L’armata Brancaleone è una commedia all’italiana del 1966, diretta da Mario Monicelli e sceneggiata dallo stesso regista e dal duo Age & Scarpelli. E’ il primo di due capitoli dedicati alla figura strampalata del cavaliere Brancaleone da Norcia. L’unicità di questo film si riscontra nella scelta dell’ambientazione medievale in chiave parodica, ma anche dalla caratterizzazione dei personaggi, interpretati da alcuni tra i più grandi attori italiani, come Vittorio Gassman nel ruolo di Brancaleone da Norcia e Gian Maria Volonté in quello del suo avversario, e poi compagno, Teofilatto dei Leonzi. Celebri sono i titoli di testa e di coda, illustrati dall’artista Emanuele Luzzati e accompagnati dalle musiche iconiche di Carlo Rustichelli. I titoli di testa sembrano preannunciare l’aspetto satirico della storia poiché le figure di Luzzati combattono, si percuotono con bastoni, si rincorrono, marciano in modo scomposto allo stesso modo dei personaggi del film.
Come si evince dal titolo, il film segue le gesta del poco rinomato Brancaleone da Norcia, un cavaliere sfortunato e maldestro, e della sua cenciosa “armata”, composta da un barbaro, un imbroglione, un vecchio notaio ebreo di nome Abacuc e un po’ rincitrullito, un bambino mingherlino con una ridicola armatura raffazzonata e, infine, Teofilatto dei Leonzi, un borioso principe bizantino, che è stato diseredato dalla propria famiglia e alla quale cerca di estorcere del denaro, fingendosi un ostaggio della compagnia. Inizia così la grande avventura di Brancaleone da Norcia e della sua schiera di valorosi… più o meno.

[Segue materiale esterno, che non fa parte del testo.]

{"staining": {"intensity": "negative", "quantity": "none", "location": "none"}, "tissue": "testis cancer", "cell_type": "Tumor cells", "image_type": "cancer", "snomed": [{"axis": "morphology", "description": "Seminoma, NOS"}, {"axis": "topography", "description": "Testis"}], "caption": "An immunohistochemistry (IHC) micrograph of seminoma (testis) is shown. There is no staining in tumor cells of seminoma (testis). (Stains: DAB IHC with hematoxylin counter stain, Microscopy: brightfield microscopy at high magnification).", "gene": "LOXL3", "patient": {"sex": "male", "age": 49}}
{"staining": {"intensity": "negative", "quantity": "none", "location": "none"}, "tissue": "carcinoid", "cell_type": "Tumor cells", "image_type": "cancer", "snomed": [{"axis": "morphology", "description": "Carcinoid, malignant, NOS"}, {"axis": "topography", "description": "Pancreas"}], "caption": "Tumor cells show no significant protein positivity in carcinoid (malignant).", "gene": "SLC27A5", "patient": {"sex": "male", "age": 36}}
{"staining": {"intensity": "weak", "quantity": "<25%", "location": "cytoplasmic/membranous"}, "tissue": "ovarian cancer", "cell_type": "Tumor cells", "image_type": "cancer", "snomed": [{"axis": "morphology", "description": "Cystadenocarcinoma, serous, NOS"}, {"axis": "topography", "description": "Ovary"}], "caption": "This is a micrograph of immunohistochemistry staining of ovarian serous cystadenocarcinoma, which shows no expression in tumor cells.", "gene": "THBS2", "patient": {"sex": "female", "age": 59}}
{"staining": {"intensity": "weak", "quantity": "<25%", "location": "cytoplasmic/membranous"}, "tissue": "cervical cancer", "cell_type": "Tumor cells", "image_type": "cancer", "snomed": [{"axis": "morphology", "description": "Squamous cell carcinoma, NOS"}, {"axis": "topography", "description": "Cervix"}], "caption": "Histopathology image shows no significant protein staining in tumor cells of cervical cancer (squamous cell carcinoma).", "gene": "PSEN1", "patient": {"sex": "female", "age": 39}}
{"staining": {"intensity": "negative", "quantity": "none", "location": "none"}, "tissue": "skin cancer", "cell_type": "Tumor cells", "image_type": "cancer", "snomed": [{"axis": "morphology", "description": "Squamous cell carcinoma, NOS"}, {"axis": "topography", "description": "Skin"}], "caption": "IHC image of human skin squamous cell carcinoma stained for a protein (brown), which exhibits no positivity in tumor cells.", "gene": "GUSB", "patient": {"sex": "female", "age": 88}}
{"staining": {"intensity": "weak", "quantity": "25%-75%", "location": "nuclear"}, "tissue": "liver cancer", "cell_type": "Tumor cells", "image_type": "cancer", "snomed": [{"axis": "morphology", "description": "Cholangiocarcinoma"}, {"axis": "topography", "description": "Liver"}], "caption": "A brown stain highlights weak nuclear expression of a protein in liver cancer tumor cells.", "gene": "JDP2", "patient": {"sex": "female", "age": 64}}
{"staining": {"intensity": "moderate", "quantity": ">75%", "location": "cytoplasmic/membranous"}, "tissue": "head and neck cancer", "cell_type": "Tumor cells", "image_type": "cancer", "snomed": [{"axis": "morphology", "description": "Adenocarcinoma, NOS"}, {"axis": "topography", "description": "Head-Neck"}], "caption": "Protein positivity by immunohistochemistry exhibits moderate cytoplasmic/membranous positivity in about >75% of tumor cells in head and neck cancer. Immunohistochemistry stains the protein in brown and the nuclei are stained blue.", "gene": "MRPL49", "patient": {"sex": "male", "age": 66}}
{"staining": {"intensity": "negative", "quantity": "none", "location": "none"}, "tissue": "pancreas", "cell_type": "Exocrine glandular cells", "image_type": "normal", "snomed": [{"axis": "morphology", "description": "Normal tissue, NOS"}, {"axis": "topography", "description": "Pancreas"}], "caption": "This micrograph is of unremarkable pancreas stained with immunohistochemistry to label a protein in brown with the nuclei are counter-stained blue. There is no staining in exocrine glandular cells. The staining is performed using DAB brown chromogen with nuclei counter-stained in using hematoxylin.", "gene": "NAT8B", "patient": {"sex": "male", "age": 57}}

Lo verbo medievale: tra sperimentalismo linguistico e comicità

Glorioso cavaliere, sanza lo tuo valore or non sarebbe quivi a ringraziarti et salutarti con tutte le sue genti Brancaleone da Norcia, patrone e signore di Aurocastro, sue vigne et suoi armenti. Concedimi dolce signore la permissione di ospitarti per lo manducare et per lo bevere allo mio castello!
– Brancaleone 

L’originalità della lingua parlata dai personaggi è uno degli elementi che ha contribuito a rendere esemplare questo film e a diffonderne la fama. Si tratta di un idioma immaginario tra il latino maccheronico, la lingua volgare medievale e le espressioni dialettali della Tuscia.
I tre sceneggiatori hanno attuato un lavoro di ricerca minuzioso per costruire il verbo popolare del film. A tal proposito, Mario Monicelli ha raccontato:

Come parlavano nell’anno 1000? L’unica cosa che si ha di quel periodo è un atto notarile a cui ci siamo rifatti. Poi ci siamo ispirati a San Francesco, anche se posteriore e poi a Jacopone da Todi. Parlavano Latino… non credo, o forse sì. Così ci siamo inventati un latino maccheronico, ci si divertiva ad inventare parole inesistenti, ma che ci stessero bene… abbiamo lavorato molto anche sui dialetti, noi eravamo specializzati in questo. La verità è che durante la stesura della sceneggiatura ci si divertiva a recitare le battute e veniva abbastanza spontaneo parlare questa lingua inventata.

Ai personaggi stessi sono stati attribuiti dei nomi “parlanti” che, già di per sé, dicono qualcosa del loro carattere o scimmiottano celebri personaggi storici o dei poemi cavallereschi. Ad esempio, si veda Abacuc, che gioca con la parola “bacucco”, ossia “rimbecillito dall’età”; oppure Brancaleone che sembra richiamare il mitico condottiero Riccardo “Cuor di Leone”, quando in realtà allude alla località di Norcia, patria del protagonista, dove gli abitanti erano specializzati nella produzione di salcicce e salumi.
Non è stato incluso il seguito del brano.